(Data in this exercise)
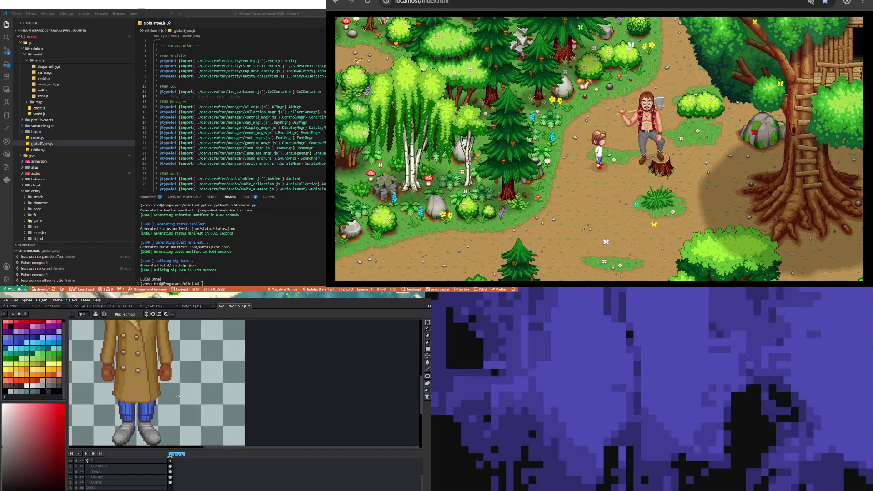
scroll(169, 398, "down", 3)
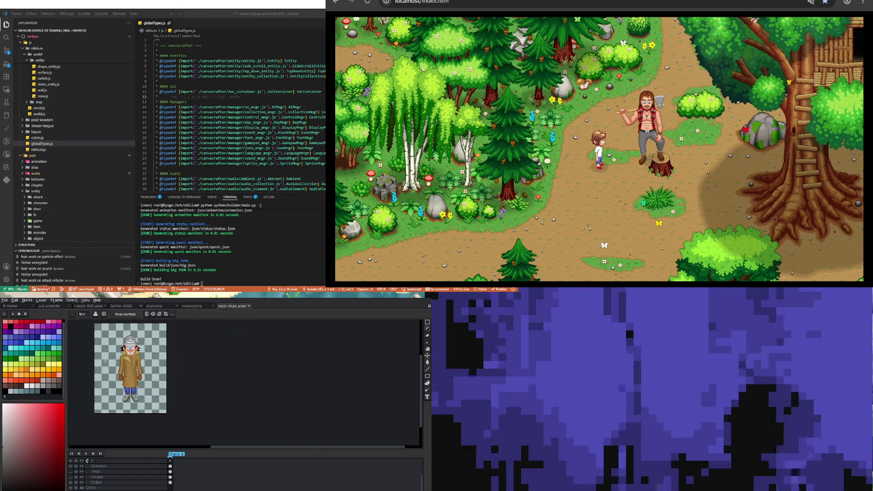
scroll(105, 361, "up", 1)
---
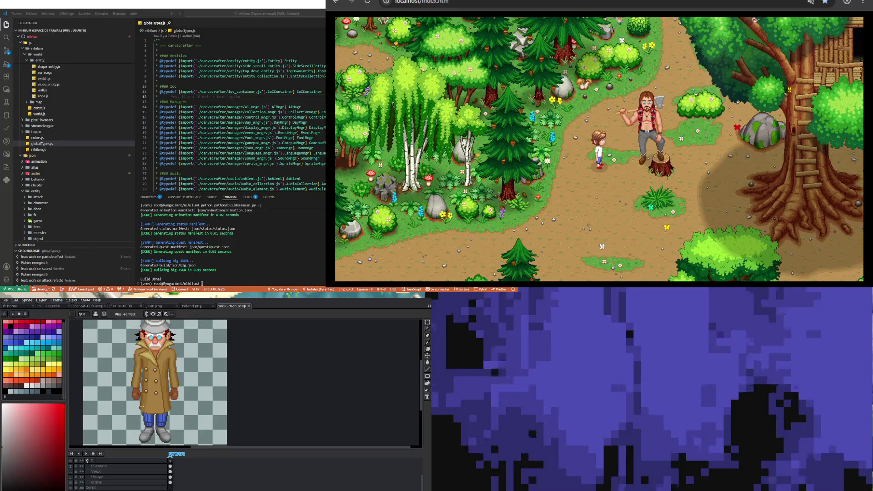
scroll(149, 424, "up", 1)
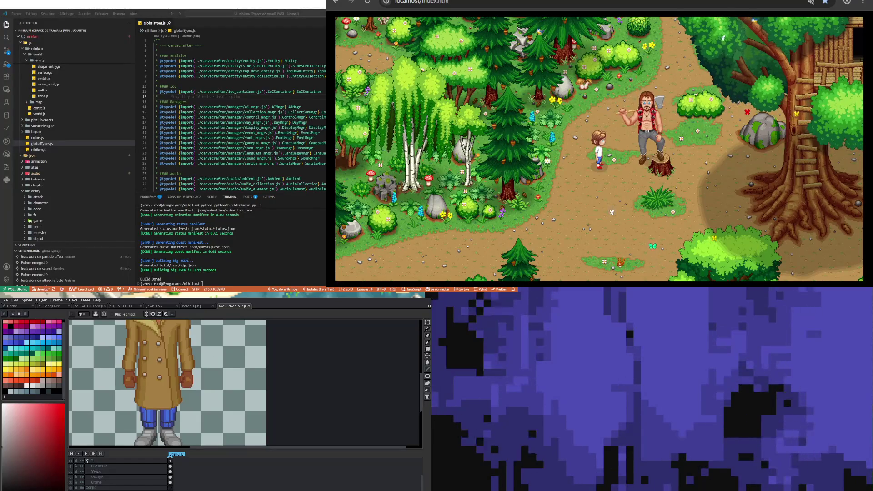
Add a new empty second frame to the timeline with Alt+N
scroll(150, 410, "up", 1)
---
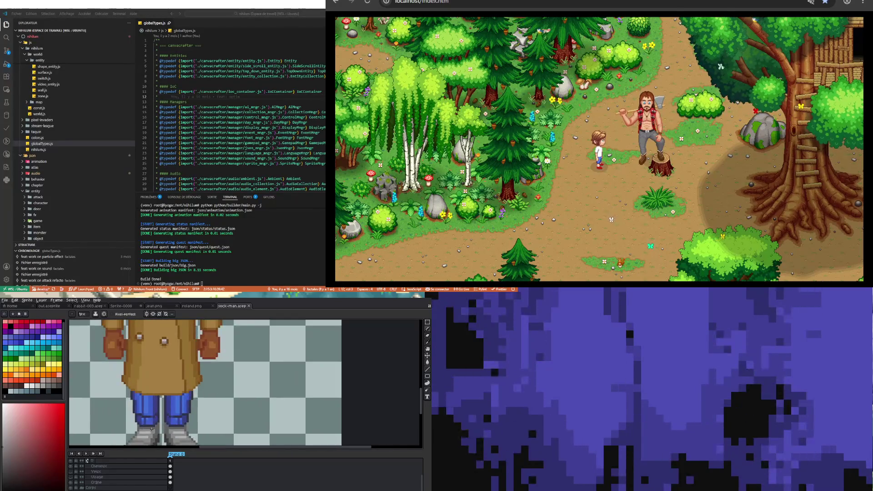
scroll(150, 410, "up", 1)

(Activity) Counting only lines above that contain the string "scroll", report how many there are and write nothing further.

(Response box) 5